Making Deep Belief Networks effective for large vocabulary continuous speech recognition

Tara N. Sainath; Brian Kingsbury; Bhuvana Ramabhadran; Petr Fousek; Petr Novak; Abdel-rahman Mohamed

doi:10.1109/ASRU.2011.6163900

Making Deep Belief Networks effective for large vocabulary continuous speech recognition

Sainath, Tara N., Kingsbury, Brian, Ramabhadran, Bhuvana, Fousek, Petr, Novak, Petr, Mohamed, Abdel-rahman

Source

2011 IEEE Workshop on Automatic Speech Recognition & Understanding > 30 - 35

Abstract

To date, there has been limited work in applying Deep Belief Networks (DBNs) for acoustic modeling in LVCSR tasks, with past work using standard speech features. However, a typical LVCSR system makes use of both feature and model-space speaker adaptation and discriminative training.
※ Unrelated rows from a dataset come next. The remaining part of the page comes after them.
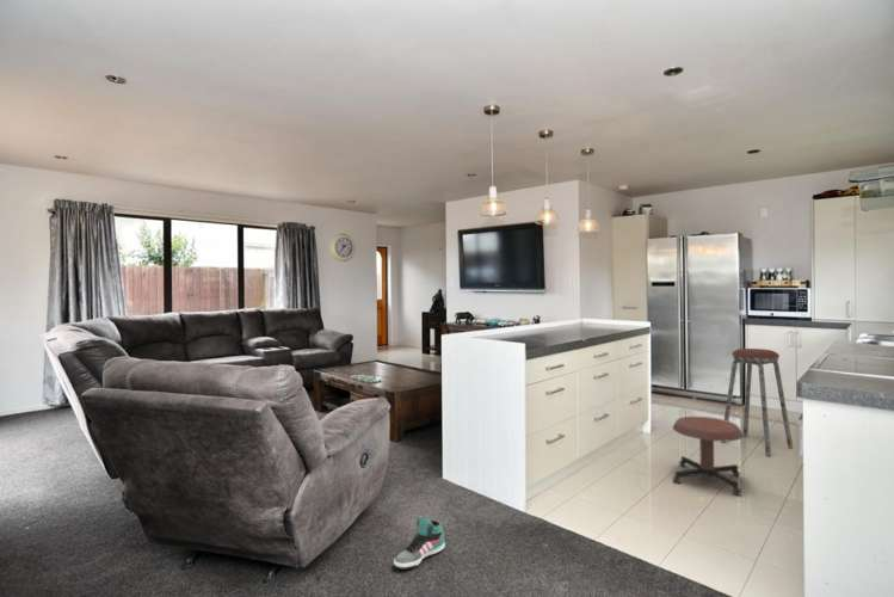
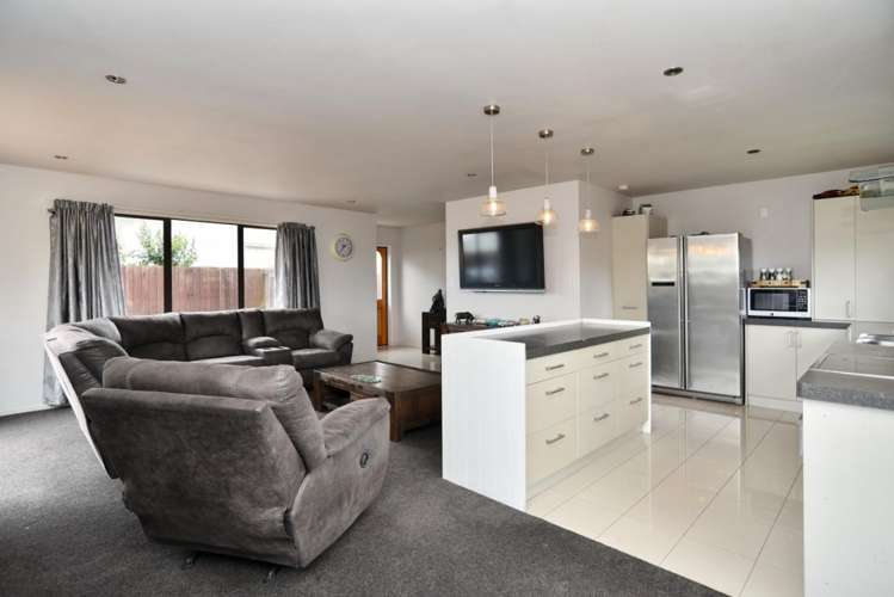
- sneaker [393,515,446,571]
- stool [672,416,745,497]
- music stool [720,347,795,457]
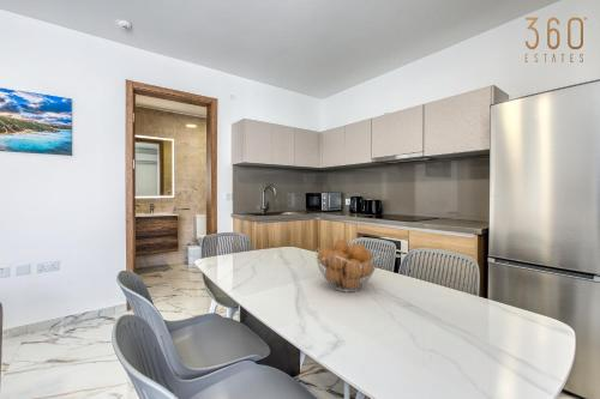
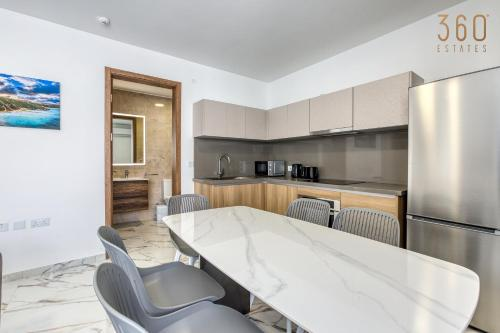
- fruit basket [314,238,380,292]
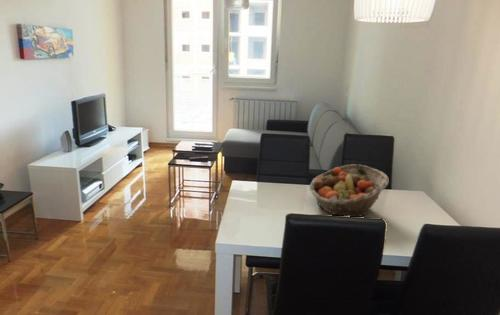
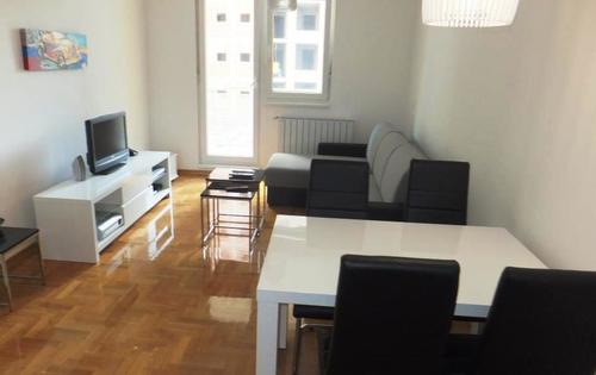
- fruit basket [308,163,390,218]
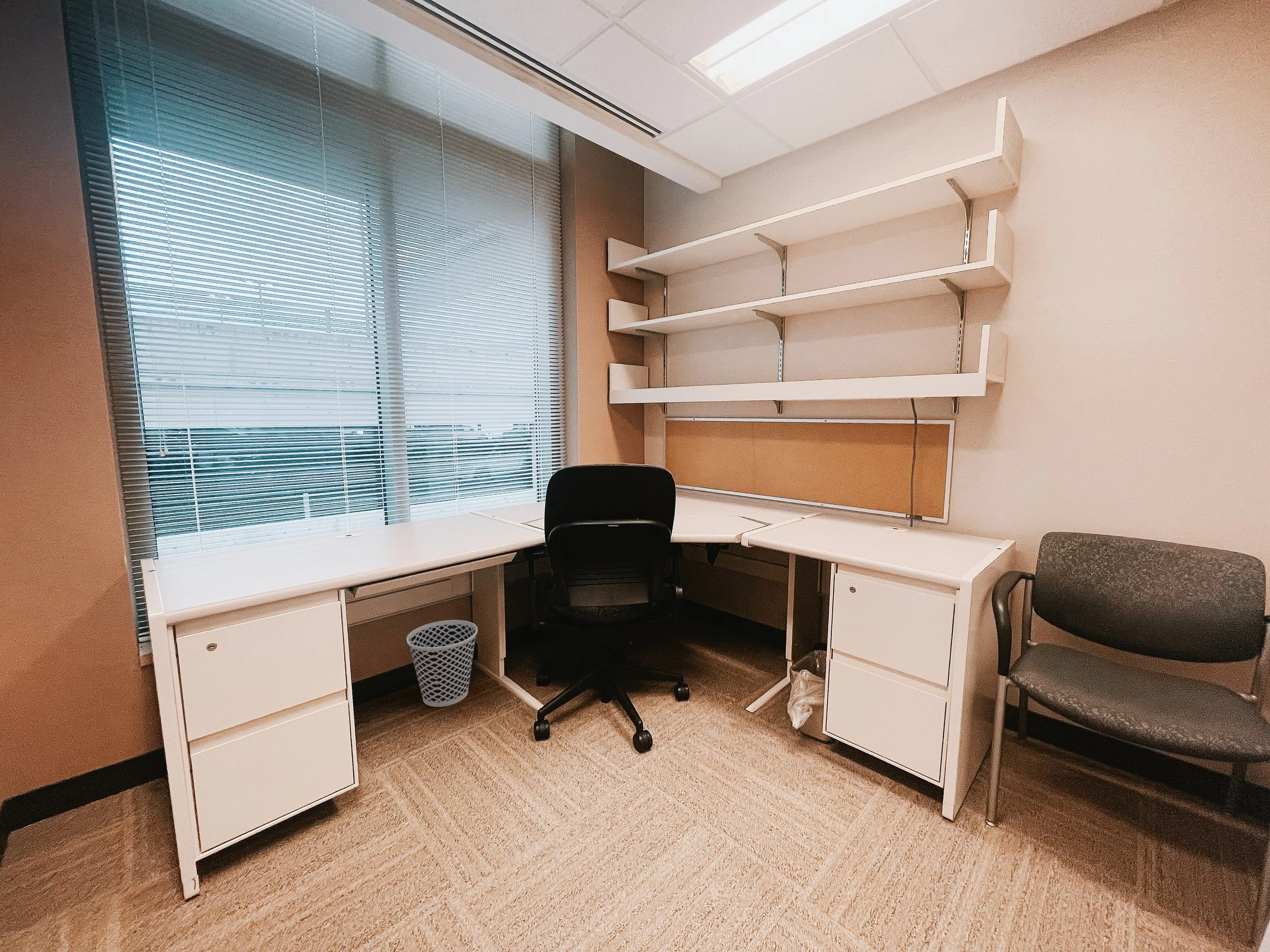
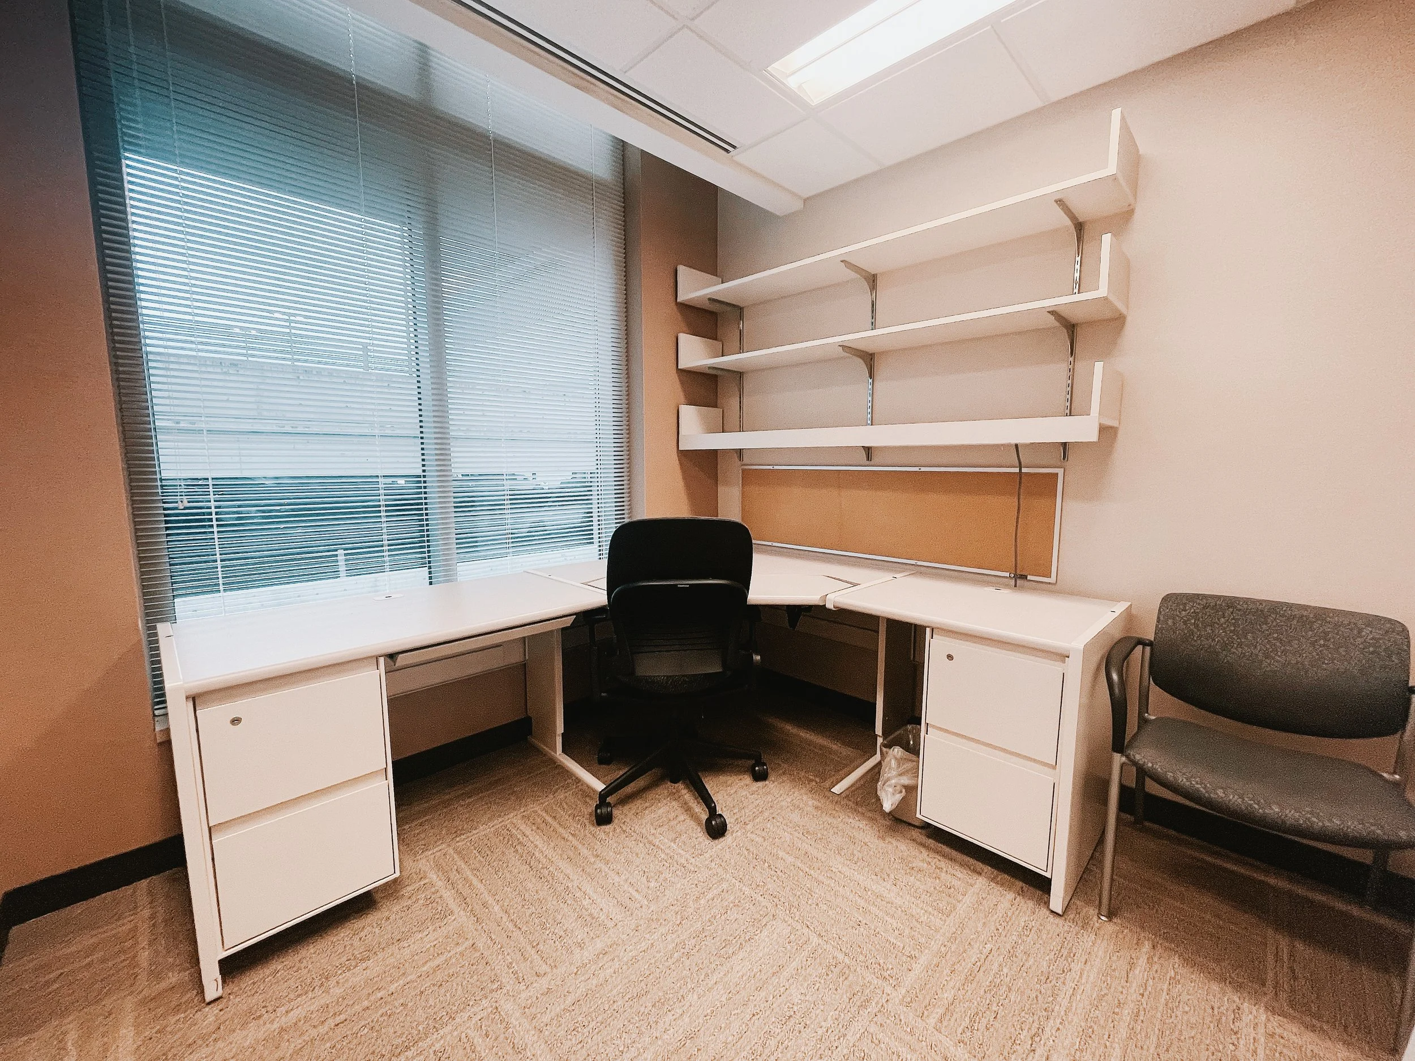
- wastebasket [406,619,478,707]
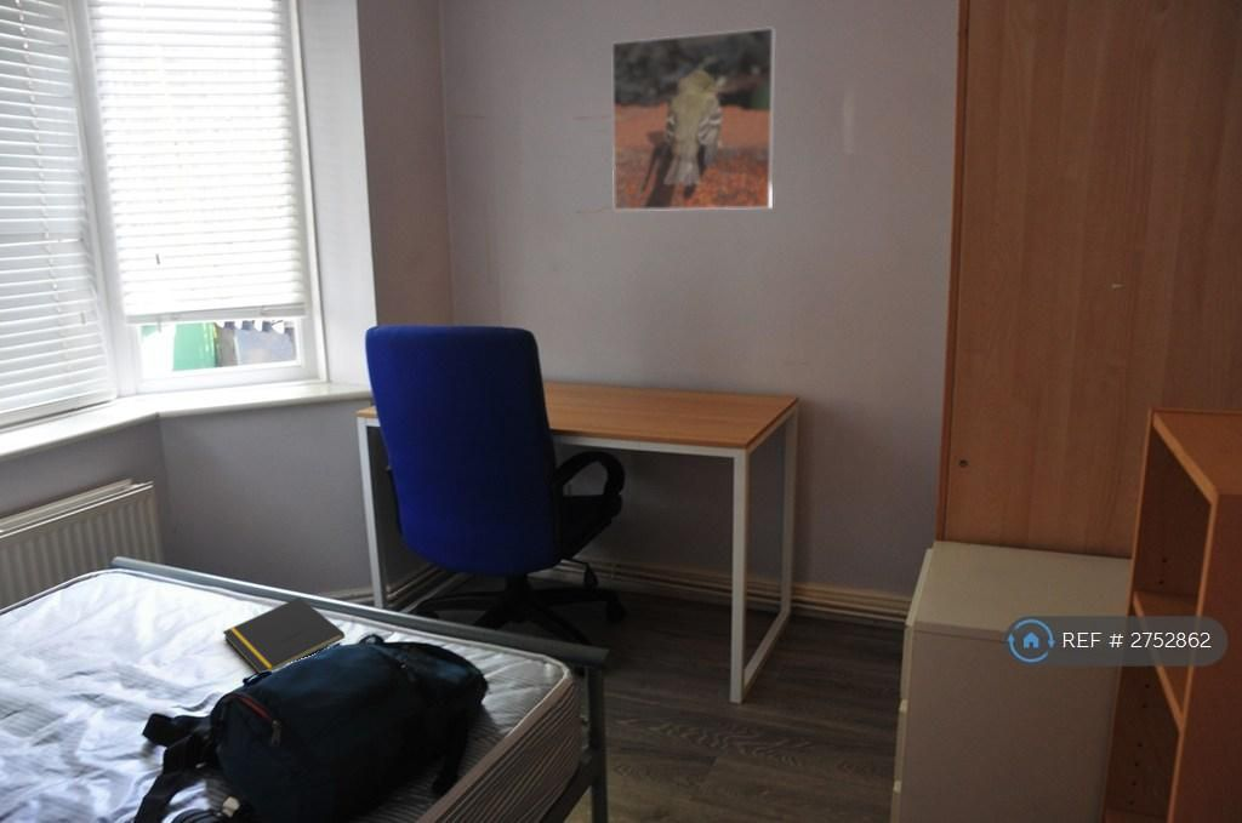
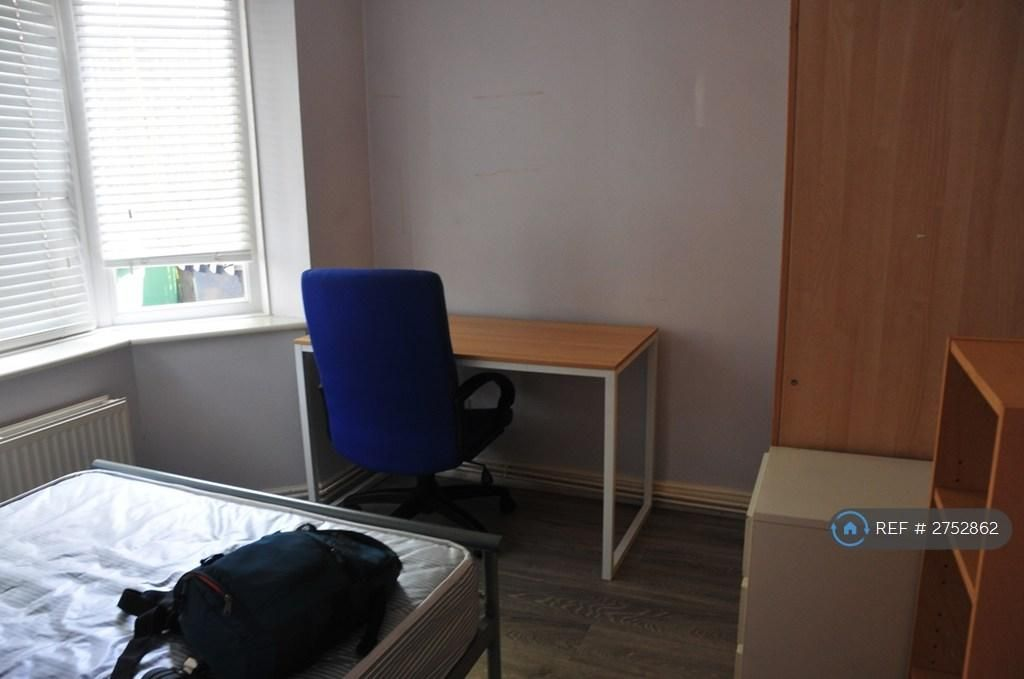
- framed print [610,25,777,212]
- notepad [222,596,346,675]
This paper explores the performance of DBNs in a state-of-the-art LVCSR system, showing improvements over Multi-Layer Perceptrons (MLPs) and GMM/HMMs across a variety of features on an English Broadcast News task. In addition, we provide a recipe for data parallelization of DBN training, showing that data parallelization can provide linear speed-up in the number of machines, without impacting WER.